To qualify, a US importer must provide evidence (generally with supporting documents) that the alleged FSFE transaction is a real sale, that the goods are clearly intended for export to the US, and that the price is on the foreign manufacturer is paid by the US foreign middleman is at a distance. In the past, this program has been used by retail and clothing importers who have faced high tariffs but are becoming increasingly popular in other industries due to the high tariff environment. While the requirements to apply the FSFE Principle are strict and reasonable care must be taken, US importers have made significant savings by implementing this strategy.

Foreign trade zone

Foreign Trade Zones (FTZ) are physical locations within the United States that are outside of customs territory. On arrival at the port, the goods are placed in an FTZ and customs are not paid until they are withdrawn. An FTZ, while not eliminating Section 301 tariffs, does allow importers to plan and manage customs payments – an opportunity that can be critical to achieving other strategic goals. In contrast to a customs warehouse, in which goods may not be stored for longer than five years, goods can remain in an FTZ for an indefinite period of time. In addition, it is relatively easy to expand the area of ​​an FTZ to meet business needs. This is becoming increasingly important as more and more companies are present online. Many importers also achieve significant savings on fees and brokers, with only one entry per week, rather than each time a shipment arrives. As part of a long-term cost management strategy, an FTZ can be a powerful tool.

De minimis value

Customs regulations also provide a duty exemption for imported goods valued at less than $ 800 at fair retail value in the country of dispatch if imported by one person in one day. Use of this exemption has increased the volume of e-commerce transactions direct to the consumer, which has accelerated further as more consumers shop from home due to Covid-19.

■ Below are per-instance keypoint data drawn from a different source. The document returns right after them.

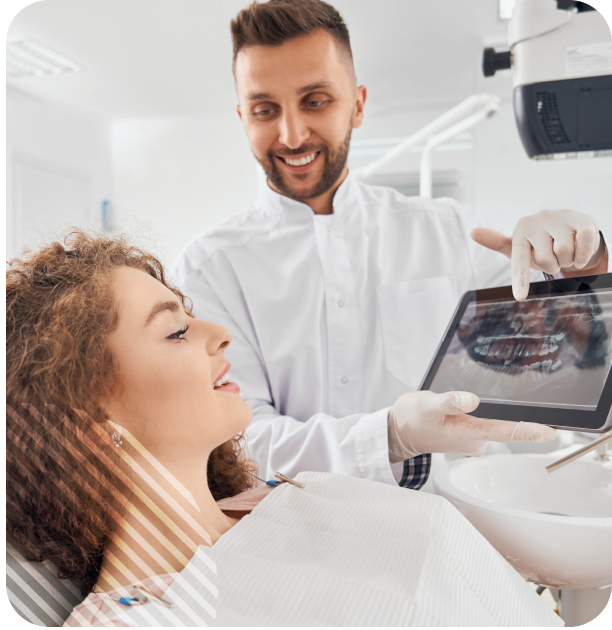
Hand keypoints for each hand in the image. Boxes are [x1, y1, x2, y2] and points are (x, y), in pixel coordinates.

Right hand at [387, 390, 555, 461]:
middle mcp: (474, 440)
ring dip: (489, 411)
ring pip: (492, 423)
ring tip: (465, 402)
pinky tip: (463, 409)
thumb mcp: (428, 404)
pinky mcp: (469, 435)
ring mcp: (472, 440)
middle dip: (506, 411)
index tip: (549, 433)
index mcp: (467, 433)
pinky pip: (484, 424)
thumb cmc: (413, 418)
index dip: (528, 431)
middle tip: (496, 397)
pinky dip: (480, 414)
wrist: (399, 431)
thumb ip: (451, 402)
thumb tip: (472, 400)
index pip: (503, 432)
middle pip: (502, 425)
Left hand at [471, 210, 604, 300]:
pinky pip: (583, 244)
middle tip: (553, 256)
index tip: (519, 297)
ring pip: (565, 253)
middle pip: (546, 260)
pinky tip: (579, 248)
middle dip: (552, 265)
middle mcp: (538, 219)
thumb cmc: (541, 242)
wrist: (572, 229)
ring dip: (568, 260)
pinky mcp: (581, 219)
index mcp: (521, 228)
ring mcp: (560, 217)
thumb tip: (472, 232)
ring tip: (566, 251)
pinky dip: (583, 254)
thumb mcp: (519, 246)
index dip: (520, 280)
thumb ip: (496, 242)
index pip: (519, 260)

However, importers should be aware that CBP recently made a proposal to the Bureau of Administration and Budget to remove the $ 800 de minimis exemption for goods subject to Section 301 tariffs. Therefore, importers planning to use the de minimis exception should take this into account.


Summertime threatens to significantly increase the cost of doing business for many businesses, while also creating confusion over the services that will trigger the tax. The first step for many businesses is understanding which jurisdictions they are likely to be affected in and when the tax will take effect. For US importers facing a number of potentially high tariffs, understanding the company's trading profile is critical in determining the right savings strategies. While it is possible that the US will have a position on daylight saving times by March 2021, it is likely that collective bargaining measures will continue to be part of the political toolbox. Importers should develop a short, medium and long term customs management plan that allows flexibility in the introduction of tariffs. Higher taxes and higher tariffs may persist, but proper planning can help companies control costs.

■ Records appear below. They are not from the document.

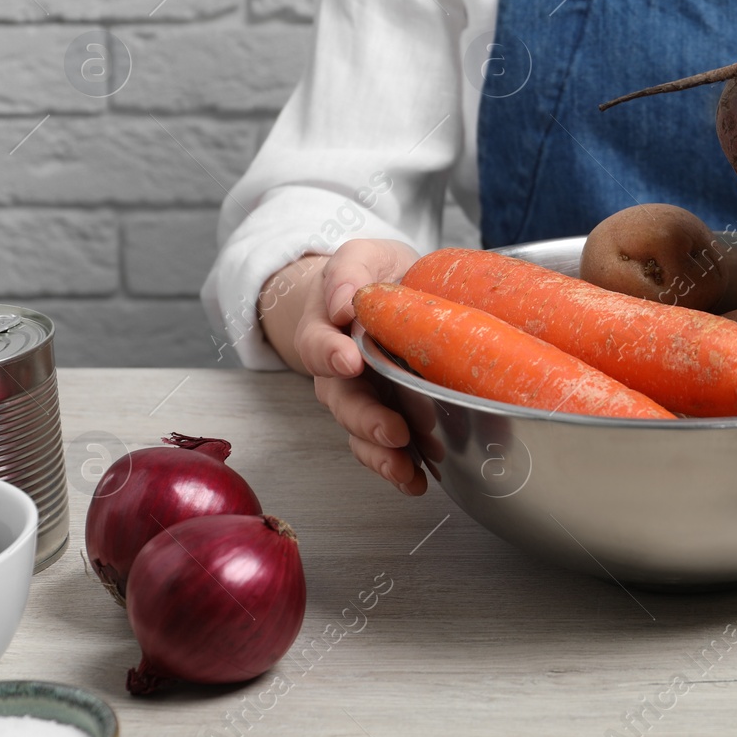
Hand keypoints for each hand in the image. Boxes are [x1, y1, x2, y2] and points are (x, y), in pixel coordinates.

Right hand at [259, 238, 433, 494]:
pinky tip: (417, 480)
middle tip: (393, 430)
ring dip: (382, 453)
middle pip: (342, 400)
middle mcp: (338, 371)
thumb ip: (350, 269)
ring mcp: (361, 397)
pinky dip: (398, 468)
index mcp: (327, 328)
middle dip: (366, 419)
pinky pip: (382, 448)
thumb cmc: (375, 276)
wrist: (387, 293)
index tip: (349, 360)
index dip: (330, 354)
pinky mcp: (385, 415)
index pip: (318, 343)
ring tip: (406, 467)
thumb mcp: (363, 255)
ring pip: (359, 431)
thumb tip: (344, 302)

This column does not necessarily reflect the opinion of the Bureau of National Affairs, Inc. or its owners.

Information about the author

Amie Ahanchian is Principal in Trade and Customs at KPMG. Donald Hok is a senior manager in the Commerce and Customs Services group of the Washington National Tax Practice at KPMG LLP. Philippe Stephanny is Senior Manager at WNT-SALT at KPMG LLP. Elizabeth Shingler is a manager in the trade and customs practice for KPMG LLP.

These comments reflect the views of the authors only and do not necessarily represent the views or professional advice of KPMG LLP. The information contained herein is of a general nature and is based on authorities, which are subject to change. The applicability of the information to specific situations should be determined in consultation with your tax advisor.